Dans l’ensemble des 42 Mds de dépenses publiques en faveur du logement (qui ne sont pas toutes des « dépenses » au sens courant du terme, puisqu’une part correspond à des aides fiscales), les aides personnelles au logement (18,3 Mds en 2017) risquent fort de se trouver dans la ligne de mire : versées par la branche famille, elles représentent la principale charge de l’Etat dans le domaine du logement depuis la mise en œuvre du Pacte de responsabilité. Pour compenser des exonérations de cotisations familles accordées aux employeurs, l’Etat a en effet repris alors le financement de l’allocation de logement familiale ainsi que la part de la CNAF dans le financement du FNAL (fonds national d’aide au logement) : il supporte à ce titre 15,4 Mds en 2017, le solde du financement étant assuré par une contribution des employeurs.

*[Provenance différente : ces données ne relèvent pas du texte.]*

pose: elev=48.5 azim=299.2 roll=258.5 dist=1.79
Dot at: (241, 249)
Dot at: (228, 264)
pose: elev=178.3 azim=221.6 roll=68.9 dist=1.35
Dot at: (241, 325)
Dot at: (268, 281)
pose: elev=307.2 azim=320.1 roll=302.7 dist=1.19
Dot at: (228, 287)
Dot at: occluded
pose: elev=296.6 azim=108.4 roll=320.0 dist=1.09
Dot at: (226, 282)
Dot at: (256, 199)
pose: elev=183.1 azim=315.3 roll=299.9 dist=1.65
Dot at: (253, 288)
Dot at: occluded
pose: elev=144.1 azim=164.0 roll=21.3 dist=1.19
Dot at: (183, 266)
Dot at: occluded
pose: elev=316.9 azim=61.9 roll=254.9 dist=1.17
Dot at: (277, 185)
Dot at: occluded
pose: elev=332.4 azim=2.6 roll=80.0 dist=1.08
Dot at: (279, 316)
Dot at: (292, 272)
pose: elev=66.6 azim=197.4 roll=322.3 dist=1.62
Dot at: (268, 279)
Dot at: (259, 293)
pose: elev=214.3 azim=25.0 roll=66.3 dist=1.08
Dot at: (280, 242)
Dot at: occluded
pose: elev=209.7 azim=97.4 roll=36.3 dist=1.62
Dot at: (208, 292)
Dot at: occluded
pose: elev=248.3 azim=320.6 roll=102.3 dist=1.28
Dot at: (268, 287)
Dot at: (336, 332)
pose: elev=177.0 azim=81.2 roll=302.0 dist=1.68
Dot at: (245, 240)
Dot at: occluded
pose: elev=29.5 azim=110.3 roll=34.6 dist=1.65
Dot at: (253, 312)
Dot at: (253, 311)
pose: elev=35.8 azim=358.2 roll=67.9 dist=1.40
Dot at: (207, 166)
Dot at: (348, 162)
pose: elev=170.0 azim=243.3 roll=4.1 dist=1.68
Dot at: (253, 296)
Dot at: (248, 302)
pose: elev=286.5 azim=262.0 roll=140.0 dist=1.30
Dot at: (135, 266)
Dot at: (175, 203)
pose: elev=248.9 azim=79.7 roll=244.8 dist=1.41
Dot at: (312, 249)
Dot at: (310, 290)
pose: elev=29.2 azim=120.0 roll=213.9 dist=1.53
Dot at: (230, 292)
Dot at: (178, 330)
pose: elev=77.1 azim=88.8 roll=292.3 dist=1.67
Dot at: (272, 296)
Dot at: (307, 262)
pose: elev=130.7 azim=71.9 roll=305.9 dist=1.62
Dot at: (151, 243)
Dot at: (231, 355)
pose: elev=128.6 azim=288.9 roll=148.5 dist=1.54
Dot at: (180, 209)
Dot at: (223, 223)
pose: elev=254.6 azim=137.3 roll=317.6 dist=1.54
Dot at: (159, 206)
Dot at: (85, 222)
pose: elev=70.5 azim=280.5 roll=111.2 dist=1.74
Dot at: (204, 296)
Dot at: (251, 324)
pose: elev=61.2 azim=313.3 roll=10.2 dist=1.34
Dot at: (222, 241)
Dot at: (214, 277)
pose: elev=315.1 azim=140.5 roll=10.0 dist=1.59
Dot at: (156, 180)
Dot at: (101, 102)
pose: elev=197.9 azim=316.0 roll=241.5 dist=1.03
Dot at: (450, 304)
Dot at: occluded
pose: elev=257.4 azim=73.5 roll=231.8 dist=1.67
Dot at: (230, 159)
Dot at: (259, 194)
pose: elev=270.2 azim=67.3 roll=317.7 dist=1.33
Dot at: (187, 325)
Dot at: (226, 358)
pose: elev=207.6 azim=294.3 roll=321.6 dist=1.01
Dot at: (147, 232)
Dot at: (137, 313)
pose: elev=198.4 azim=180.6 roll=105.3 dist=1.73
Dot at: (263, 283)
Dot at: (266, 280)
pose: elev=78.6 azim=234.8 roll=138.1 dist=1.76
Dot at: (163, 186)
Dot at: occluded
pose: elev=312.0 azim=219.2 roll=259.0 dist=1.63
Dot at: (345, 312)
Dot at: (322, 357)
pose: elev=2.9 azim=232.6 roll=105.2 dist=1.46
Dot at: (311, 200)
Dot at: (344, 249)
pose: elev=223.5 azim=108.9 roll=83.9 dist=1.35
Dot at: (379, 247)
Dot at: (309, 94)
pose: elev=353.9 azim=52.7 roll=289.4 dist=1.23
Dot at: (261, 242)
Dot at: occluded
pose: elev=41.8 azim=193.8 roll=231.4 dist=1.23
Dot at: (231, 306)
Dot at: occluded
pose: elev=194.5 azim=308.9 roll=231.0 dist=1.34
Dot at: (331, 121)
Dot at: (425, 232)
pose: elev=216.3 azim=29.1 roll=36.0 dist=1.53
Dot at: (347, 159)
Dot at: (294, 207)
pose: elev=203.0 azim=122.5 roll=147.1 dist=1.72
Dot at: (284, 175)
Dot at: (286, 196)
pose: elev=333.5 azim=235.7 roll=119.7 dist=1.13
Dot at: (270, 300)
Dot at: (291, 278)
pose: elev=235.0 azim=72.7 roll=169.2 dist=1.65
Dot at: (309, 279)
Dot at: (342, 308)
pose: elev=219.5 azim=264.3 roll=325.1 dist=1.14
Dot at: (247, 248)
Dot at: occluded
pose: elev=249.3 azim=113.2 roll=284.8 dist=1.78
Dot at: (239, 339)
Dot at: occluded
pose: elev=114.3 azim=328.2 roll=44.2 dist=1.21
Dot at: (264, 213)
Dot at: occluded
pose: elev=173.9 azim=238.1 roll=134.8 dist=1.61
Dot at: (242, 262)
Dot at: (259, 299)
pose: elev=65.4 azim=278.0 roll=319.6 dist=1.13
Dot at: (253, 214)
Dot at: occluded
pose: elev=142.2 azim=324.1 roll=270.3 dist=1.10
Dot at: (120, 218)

Depuis quelques années, les aides personnelles au logement ont fait l’objet d’analyses en rafales[2], toutes fortement critiques, et de propositions de réforme plus ou moins ambitieuses. Ces études ont installé dans le public averti et chez les journalistes la certitude que les aides au logement représentent une dépense sans cesse croissante, difficilement contrôlable, voire insupportable, sans qu’elles parviennent pour autant à limiter le taux d’effort[3] des plus démunis. Ces aides auraient, de plus, un effet inflationniste sur les loyers dont l’augmentation s’expliquerait par l’opportunisme des propriétaires bailleurs qui en confisqueraient le bénéfice. D’où les appels à réduire ces aides jugées inefficaces voire perverses ou à en modifier fondamentalement le mode de calcul. Il n’est donc pas étonnant que, pour rééquilibrer le budget 2017, le gouvernement ait choisi de les raboter de 5€, sans bien mesurer l’impact de cette mesure apparemment dérisoire. Le dossier d’une vraie réforme n’est pas si facile à régler. Faisons le point.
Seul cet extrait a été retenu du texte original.